[EXTRACTED RECORDS]:
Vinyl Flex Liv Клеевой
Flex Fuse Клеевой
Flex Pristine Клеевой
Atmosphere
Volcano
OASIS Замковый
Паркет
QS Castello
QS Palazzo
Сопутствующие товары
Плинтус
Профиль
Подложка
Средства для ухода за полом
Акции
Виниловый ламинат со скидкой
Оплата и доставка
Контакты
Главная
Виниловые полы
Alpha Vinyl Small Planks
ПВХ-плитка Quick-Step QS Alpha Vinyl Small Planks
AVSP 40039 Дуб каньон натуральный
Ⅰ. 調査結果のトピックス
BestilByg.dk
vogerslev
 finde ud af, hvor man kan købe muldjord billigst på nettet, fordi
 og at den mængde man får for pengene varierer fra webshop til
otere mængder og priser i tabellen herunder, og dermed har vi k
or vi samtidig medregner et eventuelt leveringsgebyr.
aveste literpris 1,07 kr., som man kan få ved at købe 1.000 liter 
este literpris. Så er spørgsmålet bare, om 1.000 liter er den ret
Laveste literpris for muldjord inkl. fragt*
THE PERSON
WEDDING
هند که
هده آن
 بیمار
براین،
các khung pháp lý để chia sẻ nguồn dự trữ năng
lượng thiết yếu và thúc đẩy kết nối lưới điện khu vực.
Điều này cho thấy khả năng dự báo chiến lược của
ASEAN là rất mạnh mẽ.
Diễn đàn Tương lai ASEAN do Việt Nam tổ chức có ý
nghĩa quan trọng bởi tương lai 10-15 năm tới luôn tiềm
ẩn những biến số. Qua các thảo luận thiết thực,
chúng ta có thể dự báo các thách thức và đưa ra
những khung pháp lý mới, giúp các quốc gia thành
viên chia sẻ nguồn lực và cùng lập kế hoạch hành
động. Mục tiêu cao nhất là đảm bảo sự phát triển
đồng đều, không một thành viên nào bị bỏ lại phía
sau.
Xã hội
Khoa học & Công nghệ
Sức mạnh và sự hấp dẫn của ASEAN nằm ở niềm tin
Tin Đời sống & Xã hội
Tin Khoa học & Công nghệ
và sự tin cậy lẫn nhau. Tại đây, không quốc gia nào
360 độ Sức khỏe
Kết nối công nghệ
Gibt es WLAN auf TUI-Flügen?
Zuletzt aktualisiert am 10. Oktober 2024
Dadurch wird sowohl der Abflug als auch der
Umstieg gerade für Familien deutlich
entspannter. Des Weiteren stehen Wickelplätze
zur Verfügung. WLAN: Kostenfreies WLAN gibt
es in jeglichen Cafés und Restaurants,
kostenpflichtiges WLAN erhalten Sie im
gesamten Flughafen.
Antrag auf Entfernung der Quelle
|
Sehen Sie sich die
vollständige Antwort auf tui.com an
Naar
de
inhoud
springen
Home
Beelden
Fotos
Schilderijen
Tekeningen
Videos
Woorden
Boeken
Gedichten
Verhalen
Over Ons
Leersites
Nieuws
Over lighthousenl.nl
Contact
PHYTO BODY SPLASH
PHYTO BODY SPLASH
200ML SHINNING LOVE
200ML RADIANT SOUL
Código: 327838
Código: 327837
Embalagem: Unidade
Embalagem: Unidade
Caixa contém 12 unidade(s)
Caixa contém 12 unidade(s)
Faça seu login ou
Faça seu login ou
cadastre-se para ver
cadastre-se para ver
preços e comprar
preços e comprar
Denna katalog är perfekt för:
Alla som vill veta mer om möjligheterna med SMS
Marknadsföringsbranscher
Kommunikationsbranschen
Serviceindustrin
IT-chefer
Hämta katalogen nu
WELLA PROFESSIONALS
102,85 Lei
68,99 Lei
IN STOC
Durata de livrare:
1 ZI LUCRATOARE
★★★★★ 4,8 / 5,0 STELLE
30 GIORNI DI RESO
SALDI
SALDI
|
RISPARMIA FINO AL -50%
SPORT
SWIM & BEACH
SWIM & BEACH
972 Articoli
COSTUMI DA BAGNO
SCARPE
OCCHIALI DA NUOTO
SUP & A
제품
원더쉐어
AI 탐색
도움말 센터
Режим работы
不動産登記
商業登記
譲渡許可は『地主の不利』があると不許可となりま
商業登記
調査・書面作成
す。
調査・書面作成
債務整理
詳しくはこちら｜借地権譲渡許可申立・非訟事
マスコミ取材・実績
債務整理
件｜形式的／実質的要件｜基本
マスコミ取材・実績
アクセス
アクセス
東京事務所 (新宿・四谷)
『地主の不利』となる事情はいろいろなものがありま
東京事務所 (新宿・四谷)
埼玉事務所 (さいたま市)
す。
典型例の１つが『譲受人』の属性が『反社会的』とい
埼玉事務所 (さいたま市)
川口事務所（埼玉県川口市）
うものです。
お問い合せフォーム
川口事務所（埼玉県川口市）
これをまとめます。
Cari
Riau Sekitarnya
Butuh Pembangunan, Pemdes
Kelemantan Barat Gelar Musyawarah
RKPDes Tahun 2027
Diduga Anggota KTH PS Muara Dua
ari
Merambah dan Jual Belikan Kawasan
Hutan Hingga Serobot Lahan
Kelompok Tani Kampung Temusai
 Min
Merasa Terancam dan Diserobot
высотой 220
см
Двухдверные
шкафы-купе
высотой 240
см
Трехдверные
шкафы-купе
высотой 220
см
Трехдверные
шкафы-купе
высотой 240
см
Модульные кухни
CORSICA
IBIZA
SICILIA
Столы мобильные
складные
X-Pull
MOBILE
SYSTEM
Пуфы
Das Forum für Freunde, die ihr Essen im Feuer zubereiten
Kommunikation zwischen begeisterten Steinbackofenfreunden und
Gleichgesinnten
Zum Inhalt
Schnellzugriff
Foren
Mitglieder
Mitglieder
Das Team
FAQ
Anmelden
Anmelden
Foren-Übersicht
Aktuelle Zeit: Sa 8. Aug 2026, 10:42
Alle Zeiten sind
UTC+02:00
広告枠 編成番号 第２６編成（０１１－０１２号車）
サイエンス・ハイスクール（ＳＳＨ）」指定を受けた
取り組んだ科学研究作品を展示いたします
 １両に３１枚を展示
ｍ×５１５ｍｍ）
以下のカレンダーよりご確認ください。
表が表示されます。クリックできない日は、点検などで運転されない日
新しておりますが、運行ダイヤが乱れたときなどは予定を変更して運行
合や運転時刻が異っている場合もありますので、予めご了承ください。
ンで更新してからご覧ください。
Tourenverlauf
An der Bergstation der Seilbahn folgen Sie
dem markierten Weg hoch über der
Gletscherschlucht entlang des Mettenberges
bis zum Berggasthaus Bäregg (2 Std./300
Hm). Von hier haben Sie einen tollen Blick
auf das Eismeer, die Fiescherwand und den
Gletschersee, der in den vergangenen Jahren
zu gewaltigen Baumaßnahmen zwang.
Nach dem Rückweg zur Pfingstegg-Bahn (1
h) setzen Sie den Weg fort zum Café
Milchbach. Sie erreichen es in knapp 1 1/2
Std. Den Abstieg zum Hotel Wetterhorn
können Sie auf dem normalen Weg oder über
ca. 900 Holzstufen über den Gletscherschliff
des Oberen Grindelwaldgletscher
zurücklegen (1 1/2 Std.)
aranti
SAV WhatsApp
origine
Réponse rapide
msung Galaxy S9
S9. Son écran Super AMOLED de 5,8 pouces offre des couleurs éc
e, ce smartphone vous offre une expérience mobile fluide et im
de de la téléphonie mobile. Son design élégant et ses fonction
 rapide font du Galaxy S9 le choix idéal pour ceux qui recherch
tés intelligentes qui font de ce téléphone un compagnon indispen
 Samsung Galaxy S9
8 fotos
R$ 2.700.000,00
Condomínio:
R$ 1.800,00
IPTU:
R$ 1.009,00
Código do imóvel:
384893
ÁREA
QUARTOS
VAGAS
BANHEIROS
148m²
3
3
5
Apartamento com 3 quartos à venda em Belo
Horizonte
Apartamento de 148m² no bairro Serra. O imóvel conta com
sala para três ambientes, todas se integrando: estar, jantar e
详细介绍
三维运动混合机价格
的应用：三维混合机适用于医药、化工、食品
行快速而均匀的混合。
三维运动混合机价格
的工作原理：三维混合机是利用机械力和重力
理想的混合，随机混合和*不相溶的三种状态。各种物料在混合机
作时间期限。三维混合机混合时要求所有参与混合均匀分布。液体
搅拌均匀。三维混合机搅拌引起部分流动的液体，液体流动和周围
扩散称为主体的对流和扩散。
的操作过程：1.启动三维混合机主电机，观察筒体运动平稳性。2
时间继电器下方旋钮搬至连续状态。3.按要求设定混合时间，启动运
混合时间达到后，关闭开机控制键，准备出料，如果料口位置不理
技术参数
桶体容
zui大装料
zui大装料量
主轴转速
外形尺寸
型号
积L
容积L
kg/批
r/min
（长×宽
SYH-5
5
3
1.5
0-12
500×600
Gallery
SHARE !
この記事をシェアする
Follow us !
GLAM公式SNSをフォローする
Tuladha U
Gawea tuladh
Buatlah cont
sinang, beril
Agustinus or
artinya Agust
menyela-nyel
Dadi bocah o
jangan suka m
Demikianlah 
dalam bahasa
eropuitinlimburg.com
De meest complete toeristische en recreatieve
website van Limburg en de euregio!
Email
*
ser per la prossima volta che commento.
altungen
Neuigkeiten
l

[PROBLEM TO SOLVE]:
Among the lines above, repeat exactly those from the line with "WELLA PROFESSIONALS" to the line with "Riau Sekitarnya", counting both ends.

[ANSWER SPACE]:
WELLA PROFESSIONALS
102,85 Lei
68,99 Lei
IN STOC
Durata de livrare:
1 ZI LUCRATOARE
★★★★★ 4,8 / 5,0 STELLE
30 GIORNI DI RESO
SALDI
SALDI
|
RISPARMIA FINO AL -50%
SPORT
SWIM & BEACH
SWIM & BEACH
972 Articoli
COSTUMI DA BAGNO
SCARPE
OCCHIALI DA NUOTO
SUP & A
제품
원더쉐어
AI 탐색
도움말 센터
Режим работы
不動産登記
商業登記
譲渡許可は『地主の不利』があると不許可となりま
商業登記
調査・書面作成
す。
調査・書面作成
債務整理
詳しくはこちら｜借地権譲渡許可申立・非訟事
マスコミ取材・実績
債務整理
件｜形式的／実質的要件｜基本
マスコミ取材・実績
アクセス
アクセス
東京事務所 (新宿・四谷)
『地主の不利』となる事情はいろいろなものがありま
東京事務所 (新宿・四谷)
埼玉事務所 (さいたま市)
す。
典型例の１つが『譲受人』の属性が『反社会的』とい
埼玉事務所 (さいたま市)
川口事務所（埼玉県川口市）
うものです。
お問い合せフォーム
川口事務所（埼玉県川口市）
これをまとめます。
Cari
Riau Sekitarnya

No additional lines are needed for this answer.